STANDARD: Mit welchen Kursen startet ihr? Was hat jetzt Vorrang?

Seger: In erster Linie versuchen wir die Zwischenausbildungen beim privaten Übungstaferl (L, L17) einzuplanen, damit die ihre nächsten Etappen erledigen können. Außerdem kümmern wir uns um jene Mehrphasen-Ausbildungen, die schon richtig dringend zu absolvieren sind. Dann geht es darum, die ganzen abgesagten Fahrstunden neu einzuplanen und mit den neu eingeplanten Theoriekursen abzugleichen – wir wollen ja im Theoriekurs Inhalt besprechen, einzelne Fahrmanöver erklären – wann ist wo welcher Kontrollblick warum notwendig – und das dann in der Praxis üben. Das ist ein bisserl mehr Aufwand als einfach nur Namen in ein Stundenraster zu gießen und so lange zu schütteln, bis keine Lücken mehr sind. Außerdem haben wir natürlich über den ganzen Winter schon Motorradstunden ins Frühjahr eingebucht und auf Prüfungstermine hinoptimiert, die auch gecancelt wurden. Für uns wäre eine Woche Planungsvorlauf schon sehr, sehr hilfreich gewesen. Aber das ist auch Raunzen auf hohem Niveau.

STANDARD: Welche Neuerungen für die Kursteilnehmer wird es geben?

Seger: Nach dem Betreten der Fahrschule Hände waschen oder desinfizieren, Abstand halten, Mund-Nasen-Schutz tragen – das sind große Umstellungen im Vergleich zum Februar, aber nix gravierend Neues im Vergleich zu dem, was seit Anfang der Karwoche in jedem Supermarkt gilt. Im Unterschied zur Schule gilt in Fahrschulen allerdings auch im "Klassenzimmer" das Vermummungsgebot. Moped- und Motorradfahrschüler müssen die eigene Schutzkleidung mitbringen. Das Verleihen von Sturzhelmen spielt es aus hygienischen Gründen derzeit leider nicht.

STANDARD: Wann können die ersten Prüfungen stattfinden?

Seger: Theoretisch jederzeit, aber für die praktische Umsetzung der Ministeriumsvorgaben sind die neun Ämter der Landeregierung zuständig. Freilich wäre ein einheitlicher Prüfungsstart in ganz Österreich wünschenswert, aber je nach behördlichem Engagement wird das unterschiedlich schnell gehen. Theorieprüfungen sind zudem viel leichter zu organisieren als praktische Prüfungstermine. Ob der Enns haben die ersten Fahrschulen schon diese Woche eine Theorieprüfung, in Niederösterreich gibt es aus heutiger Sicht frühestens ab dem 18. Mai Prüfungstermine in Theorie und Praxis.

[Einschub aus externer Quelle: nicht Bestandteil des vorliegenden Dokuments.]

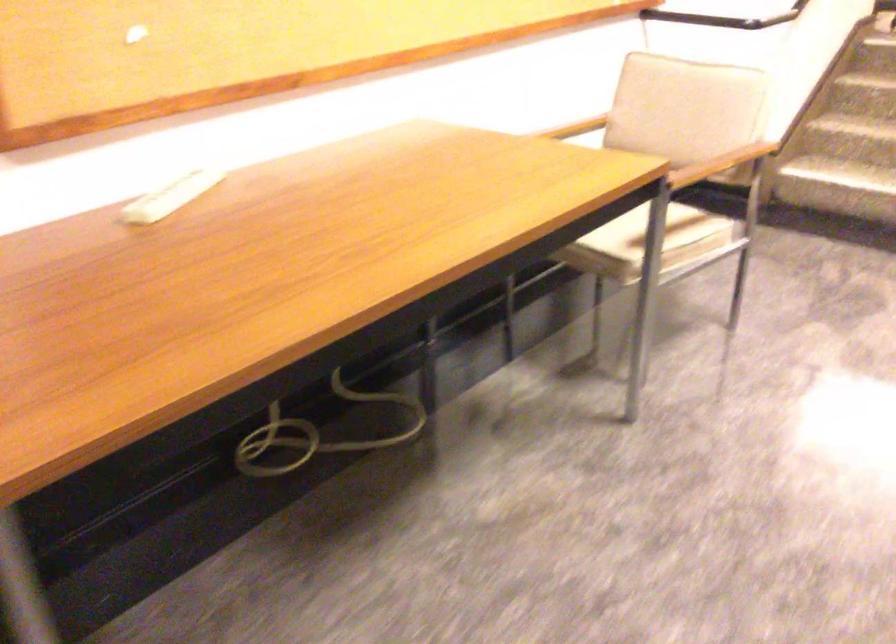
Locate an element on the screen. This screenshot has width=896, height=644. black stair handrail is located at coordinates (776, 17).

Auch in den Fahrschulen gilt ein besonderes Maß für den Sicherheitsabstand – zumindest in der Theorieausbildung.
Foto: Alexander Seger

STANDARD: Was passiert mit Teilnehmern, die ihre Führerscheinausbildung unterbrechen mussten? Setzen die einfach fort, oder müssen die von vorn anfangen? Gibt es Änderungen, was diverse Fristen angeht?

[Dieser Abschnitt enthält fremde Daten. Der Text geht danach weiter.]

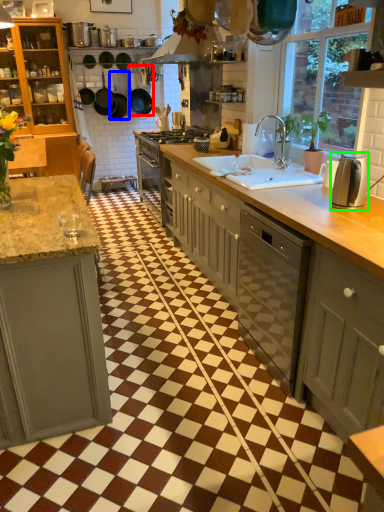
Question: Estimate the real-world distances between objects in this image. Which object is closer to frying pan (highlighted by a red box), frying pan (highlighted by a blue box) or kitchen appliance (highlighted by a green box)?

Choices:
 (A) frying pan
 (B) kitchen appliance

Answer: (A)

Seger: Bei laufenden, nur wegen Sars-CoV-2 unterbrochenen Ausbildungen ist das simpel, die machen einfach weiter. Erst wenn man gewaltige Lücken von 18 Monaten oder mehr aufreißt, verfallen die zuvor absolvierten Ausbildungsteile. Gleichzeitig mit der Einschränkung der Freizeitgestaltung im öffentlichen Raum durch den Lockdown des Landes wurden auch diese Führerscheinfristen quasi "eingefroren" – falls seit 13. März 2020 eine Ausbildung, ein Prüfungsteil, ein Arztgutachten oder Ähnliches abgelaufen wäre, gilt das mit dem 4. Covid-19-Gesetz auf jeden Fall bis 31. Mai weiter. Mit guten Argumenten – "Ich wurde zur Miliz eingezogen", "Ich saß auf einer Kaffee-Kooperative im brasilianischen Regenwald fest und hatte keine Möglichkeit, die Heimreise zur österreichischen Scholle anzutreten" –, die man der Führerscheinbehörde auch nachvollziehbar zu erklären vermag, kann man sich noch eine individuelle Extra-Fristverlängerung ausverhandeln. Dafür gibt es einen Toleranzerlass des Verkehrsministeriums, das – gehört auch erwähnt – hier blitzartig und extrem bürgerfreundlich reagiert hat.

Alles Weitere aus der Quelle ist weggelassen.